As Carwyn Jones says, Labour’s priority is reform of the Barnett formula which determines the size of the Welsh block grant. The Holtham Commission calculated that if it reflected the needs of Wales, rather than being tied to a crude head count, then we would be better off by at least £300 million a year.
The Treasury has accepted the force of this argument – no-one quarrels with the Holtham conclusions. However, the Conservative coalition at Westminster says that any change to the funding formula must await sorting out the deficit in the British budget, which is another way of kicking the issue into some very long grass indeed.
So what could a “a genuine and sustainable improvement to the status quo” look like. I think what is being prepared is a commitment to deliver a floor below which the Barnett settlment won’t drop (as negotiated by Peter Hain in the dying days of the Labour government) coupled with an early look at the the basis on which the block grant is calculated, following Holtham. This would be in return for an acceptance that the National Assembly must emulate the Scottish Parliament in being responsible for raising at least some of its own money. The case for this was set out by Gerald Holtham in another article in the current issue of Agenda in which he wrote:
“There is an argument that fiscal devolution would only work if the block grant were seen to be on a fair and robust basis. Otherwise the devolved government will always be frightened to use taxation powers to deviate from English rates in case it calls the grant into question. And even devolving half of income tax to Wales or Scotland will only pay 15-20 per cent of the devolved budget. The block grant will account for the vast bulk of the rest… Meanwhile, that 20 per cent of own-revenue would make a big difference to the accountability and responsibility of Welsh politicians.”

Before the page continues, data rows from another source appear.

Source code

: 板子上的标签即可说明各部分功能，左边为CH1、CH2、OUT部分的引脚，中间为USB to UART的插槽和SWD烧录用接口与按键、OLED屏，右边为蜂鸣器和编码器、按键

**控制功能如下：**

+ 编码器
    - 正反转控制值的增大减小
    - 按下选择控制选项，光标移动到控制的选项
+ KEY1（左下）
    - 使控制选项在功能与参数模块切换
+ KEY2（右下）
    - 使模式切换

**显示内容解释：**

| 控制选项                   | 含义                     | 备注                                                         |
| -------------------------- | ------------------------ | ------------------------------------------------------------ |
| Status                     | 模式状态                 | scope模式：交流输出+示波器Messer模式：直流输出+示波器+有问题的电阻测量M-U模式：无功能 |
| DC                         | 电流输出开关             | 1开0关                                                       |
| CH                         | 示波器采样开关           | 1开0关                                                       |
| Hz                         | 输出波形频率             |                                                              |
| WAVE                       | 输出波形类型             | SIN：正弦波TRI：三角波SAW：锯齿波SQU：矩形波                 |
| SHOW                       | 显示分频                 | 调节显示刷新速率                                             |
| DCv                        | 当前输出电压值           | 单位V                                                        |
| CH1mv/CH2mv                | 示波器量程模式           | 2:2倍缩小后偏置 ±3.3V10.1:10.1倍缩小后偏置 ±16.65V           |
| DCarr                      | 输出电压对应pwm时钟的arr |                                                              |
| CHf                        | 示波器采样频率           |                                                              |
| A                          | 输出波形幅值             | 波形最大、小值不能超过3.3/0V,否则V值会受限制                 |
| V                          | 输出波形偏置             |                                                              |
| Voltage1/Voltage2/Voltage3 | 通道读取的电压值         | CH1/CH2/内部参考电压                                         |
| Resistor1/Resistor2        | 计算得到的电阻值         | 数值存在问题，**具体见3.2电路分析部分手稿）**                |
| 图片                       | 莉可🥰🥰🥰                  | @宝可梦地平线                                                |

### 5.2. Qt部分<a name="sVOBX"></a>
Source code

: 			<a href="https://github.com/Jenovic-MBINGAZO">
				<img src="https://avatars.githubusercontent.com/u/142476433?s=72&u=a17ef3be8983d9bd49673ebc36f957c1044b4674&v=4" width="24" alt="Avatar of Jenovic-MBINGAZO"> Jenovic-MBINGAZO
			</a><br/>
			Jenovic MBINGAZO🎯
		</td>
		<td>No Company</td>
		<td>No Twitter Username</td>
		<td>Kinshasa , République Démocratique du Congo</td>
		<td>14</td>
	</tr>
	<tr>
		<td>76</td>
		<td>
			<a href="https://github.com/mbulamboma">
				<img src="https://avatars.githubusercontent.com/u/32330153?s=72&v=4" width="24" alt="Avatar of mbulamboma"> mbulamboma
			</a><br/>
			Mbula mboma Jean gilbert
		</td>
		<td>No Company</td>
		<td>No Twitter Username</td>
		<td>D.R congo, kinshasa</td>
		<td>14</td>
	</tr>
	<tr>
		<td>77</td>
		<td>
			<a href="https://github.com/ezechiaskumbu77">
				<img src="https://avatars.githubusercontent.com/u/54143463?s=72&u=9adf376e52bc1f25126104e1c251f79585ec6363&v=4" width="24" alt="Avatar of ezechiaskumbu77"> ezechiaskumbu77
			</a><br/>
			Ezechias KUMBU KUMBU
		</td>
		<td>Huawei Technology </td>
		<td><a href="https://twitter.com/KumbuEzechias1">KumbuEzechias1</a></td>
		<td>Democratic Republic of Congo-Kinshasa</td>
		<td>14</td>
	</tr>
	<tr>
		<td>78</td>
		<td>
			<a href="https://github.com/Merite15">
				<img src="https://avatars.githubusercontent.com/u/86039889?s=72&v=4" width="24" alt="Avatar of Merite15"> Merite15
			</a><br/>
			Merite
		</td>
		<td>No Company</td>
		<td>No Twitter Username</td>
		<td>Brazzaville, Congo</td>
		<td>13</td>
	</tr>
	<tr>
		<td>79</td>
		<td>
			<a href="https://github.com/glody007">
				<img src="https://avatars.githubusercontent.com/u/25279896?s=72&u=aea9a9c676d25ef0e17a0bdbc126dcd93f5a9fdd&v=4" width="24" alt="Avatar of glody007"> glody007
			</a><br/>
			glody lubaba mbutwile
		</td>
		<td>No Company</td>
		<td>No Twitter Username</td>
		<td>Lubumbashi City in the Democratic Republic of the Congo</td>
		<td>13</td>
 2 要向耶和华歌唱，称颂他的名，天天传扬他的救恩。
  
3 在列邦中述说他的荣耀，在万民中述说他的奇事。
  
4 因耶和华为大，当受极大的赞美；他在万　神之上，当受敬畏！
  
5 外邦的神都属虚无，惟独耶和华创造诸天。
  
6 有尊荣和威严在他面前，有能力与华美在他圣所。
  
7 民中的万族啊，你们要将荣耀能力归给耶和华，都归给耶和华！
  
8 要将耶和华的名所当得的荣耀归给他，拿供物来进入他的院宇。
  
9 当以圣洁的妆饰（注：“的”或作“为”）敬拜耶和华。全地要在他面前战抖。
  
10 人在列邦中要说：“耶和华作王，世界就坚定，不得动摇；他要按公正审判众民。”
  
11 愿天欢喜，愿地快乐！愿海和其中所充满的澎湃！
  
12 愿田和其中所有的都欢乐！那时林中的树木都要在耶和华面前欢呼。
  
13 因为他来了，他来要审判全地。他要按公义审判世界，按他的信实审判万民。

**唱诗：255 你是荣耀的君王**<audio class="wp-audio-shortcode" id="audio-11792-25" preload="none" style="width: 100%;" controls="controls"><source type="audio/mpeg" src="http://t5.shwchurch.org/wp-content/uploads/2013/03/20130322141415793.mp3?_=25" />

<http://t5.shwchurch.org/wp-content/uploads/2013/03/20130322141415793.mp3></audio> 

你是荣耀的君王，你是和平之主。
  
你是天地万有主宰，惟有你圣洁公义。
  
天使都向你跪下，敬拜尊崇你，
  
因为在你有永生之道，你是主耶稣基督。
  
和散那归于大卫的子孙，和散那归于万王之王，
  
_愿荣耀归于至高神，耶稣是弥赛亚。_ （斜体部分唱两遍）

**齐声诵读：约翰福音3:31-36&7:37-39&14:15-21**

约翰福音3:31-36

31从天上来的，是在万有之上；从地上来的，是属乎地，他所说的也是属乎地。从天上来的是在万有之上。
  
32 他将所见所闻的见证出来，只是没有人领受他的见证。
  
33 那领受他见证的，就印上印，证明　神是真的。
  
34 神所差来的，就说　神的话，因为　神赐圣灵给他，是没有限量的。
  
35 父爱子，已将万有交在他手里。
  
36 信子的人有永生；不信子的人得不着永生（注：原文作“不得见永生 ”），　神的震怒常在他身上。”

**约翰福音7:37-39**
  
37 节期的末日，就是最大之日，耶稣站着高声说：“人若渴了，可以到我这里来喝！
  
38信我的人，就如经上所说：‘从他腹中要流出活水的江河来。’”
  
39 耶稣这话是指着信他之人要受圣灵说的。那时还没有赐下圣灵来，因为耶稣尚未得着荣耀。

So how would the politics of all this work? A lot hangs on the outcome of the May election and the balance between the parties. If Labour ends up with 29 or 30 seats and the Welsh Liberal Democrats with three or four, then there would be at least two incentives for Labour to negotiate a deal with the Lib Dems rather than Plaid.
As a much smaller party the Lib Dems would have less policy influence and fewer seats around the Cabinet table that would Plaid. Also, the word on the street is that a message emanating from Labour’s UK leader Ed Miliband, is that he would be quite like to see how a Labour/Lib Dem coalition in Cardiff worked out, as a trial run for one that could negotiated in London following the next UK general election in 2015.
And what would the Welsh Lib Dems be looking for in return? One thing would be Labour’s agreement to hitching an early reform of the Barnet formula to devolving fiscal responsibility to the National Assembly along Scottish lines.
An intriguing question is why the Lib Dems are so keen on pushing fiscal devolution as the next step for Wales. What’s in it for them? The only reason I can think of is that they’re desperate to be associated with delivering a clearly identifiable part of the Welsh devolution settlement. So far it’s all been down to Labour and Plaid Cymru. And as I said at the start, what really matters is the money.